The next thing I do is add special squaring functions for small p values: powers of 2 (for 4 and 8); 3; 5; 7 (for details see the "Implementation of a New Primality Test" supplement). Selection of function going on unity_zp_sqr_inplace() and we need to have allocated memory for fmpz_t array (t).

It gives good speed boost (~10-15%), and for "small" numbers (near 100 digits) we catch up the PARI/GP implementation and I'm confident that we will soon become faster. For bigger values PARI/GP is still faster. Below the graphs with timings up to 100 and 300 digits:
50-100 digits

50-300 digits


I also looked at $(n - 1)$ test to replace computation in $\mathbb{Z}[\zeta_r]/(n)$ by $\mathbb{Z}/n\mathbb{Z}$, but I don't see that it will give a good speed gain.
Now I want to try reduce s value for fixed R (as in (4.) of "Primality Testing and Jacobi Sums"). After we compute s we can try to remove some factors without which we still have $s^2 > n$.

In total, over the past six weeks has been implemented APR-CL algorithm with good performance. Almost all of code is tested and documented. So now I need to finish special cases of multiplication and squaring and then try to optimize in general. Also we need to look closely at different initial values of R because the values from PARI/GP impair the performance (look at 70 digit numbers in first plot, for example).

Sunday, 28 June 2015

GSoC week 5; Some optimizations


This week I was working on the Jacobi sum test optimizations described in the last post.
First I add some fixed optimal $R$ values for $n$ with different number of digits. I also rewrite $s$ computation. This functions can be find here. It gave a good gain in speed, but I can add more intermediate $R$ values. It must be done carefully, because with smaller $R$ we can have worse $s$. This is shown in the graph, the PARI/GP implementation has many peaks.
mean time in seconds
Next I add $2^k$-ary powering algorithm. It gave ~20% gain in speed.

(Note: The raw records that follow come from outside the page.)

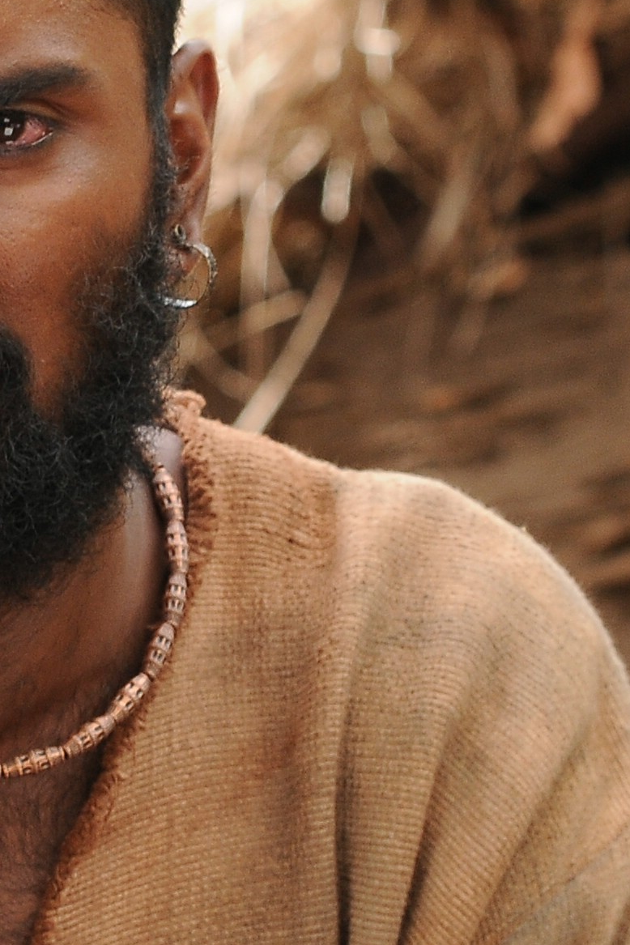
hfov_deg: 3.3
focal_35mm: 413
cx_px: -143
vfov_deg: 5.0
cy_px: 538
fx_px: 10836
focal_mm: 75
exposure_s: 1/125
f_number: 6.3
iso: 320
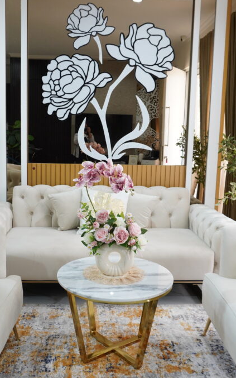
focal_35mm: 37
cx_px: 99
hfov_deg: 34.4
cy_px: 188
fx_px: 381
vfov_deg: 52.8
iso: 800
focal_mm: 16
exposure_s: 1/40
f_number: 5
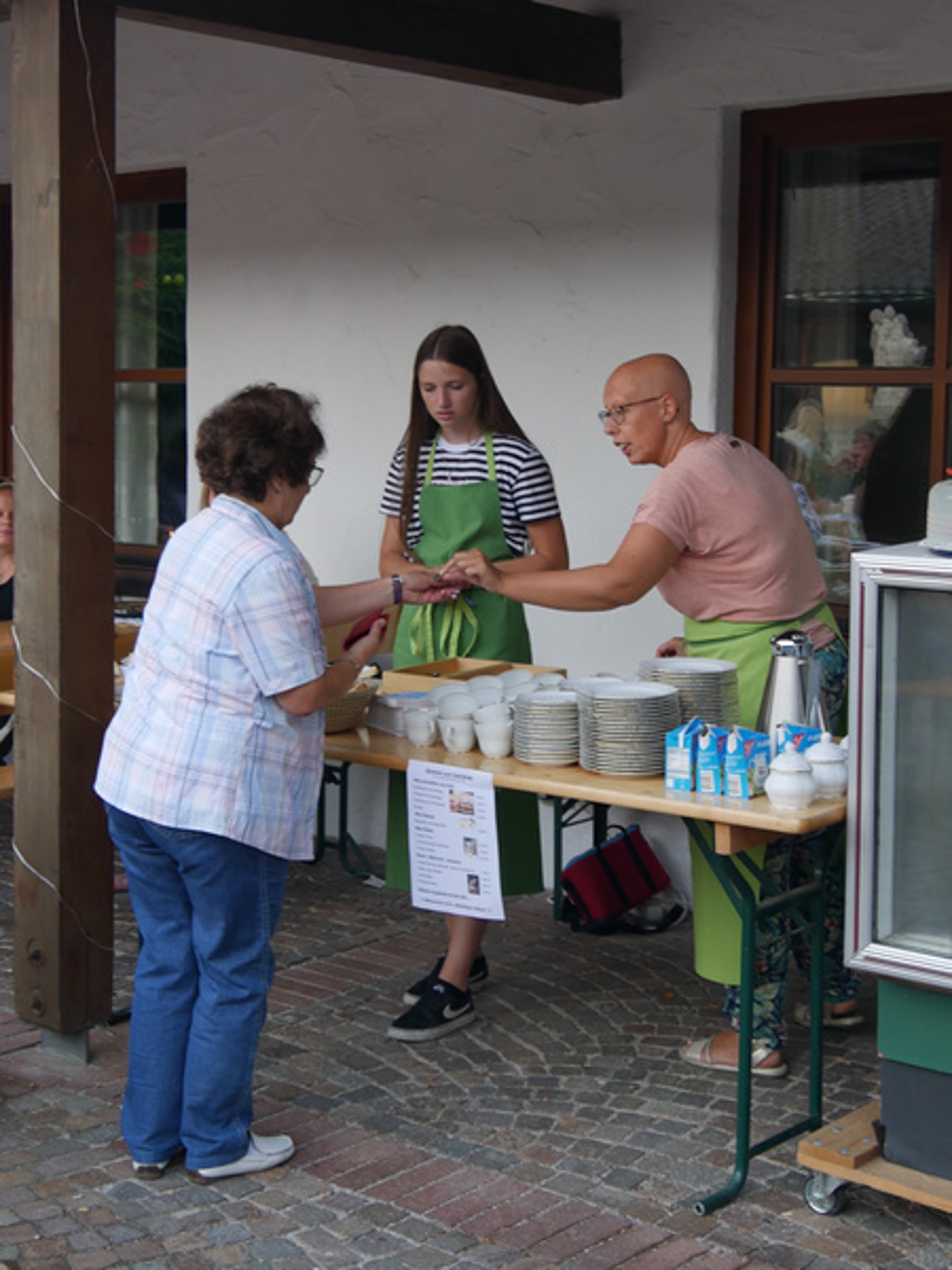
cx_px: 476
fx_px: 1540
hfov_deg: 34.3
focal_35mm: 42
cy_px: 635
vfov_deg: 44.8
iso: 200
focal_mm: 21
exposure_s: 1/60
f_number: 4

Also I do a lot of profiling using valgrind callgrind tool. I find that the computation of Jacobi sums takes a little time, so I'm not going to tabulate them.

I implement the final step of algorithm on condition that $s^3 > n$ using divisors in residue classes algorithm. After that all becomes slower. The divisors in residue classes algorithm have a good complexity $O((\ln n)^3$, but we need to call it thousands of times ($R = 2520$ for 100 digits $n$).

The next graph show timings for $n$ from 50 to 100 digits:
mean time in seconds

To better understand how selection of $R$ affects at the time I look at most slow part of algorithm ($n$-th powering in $\mathbb{Z}[\zeta_r] / (n)$) and count the number of operations.
This can be seen in the following tables for 100 and 300 digits numbers: 
DESCRIPTION DESCRIPTION
  
Also attach link to valgrind outputs for 100 and 300 digits prime. 

Next I want try to use directly fmpz_vec operations, without fmpz_mod_poly abstraction. After this I want to implement some formulas described in "Implementation of a New Primality Test" for fixed $r = p^k$.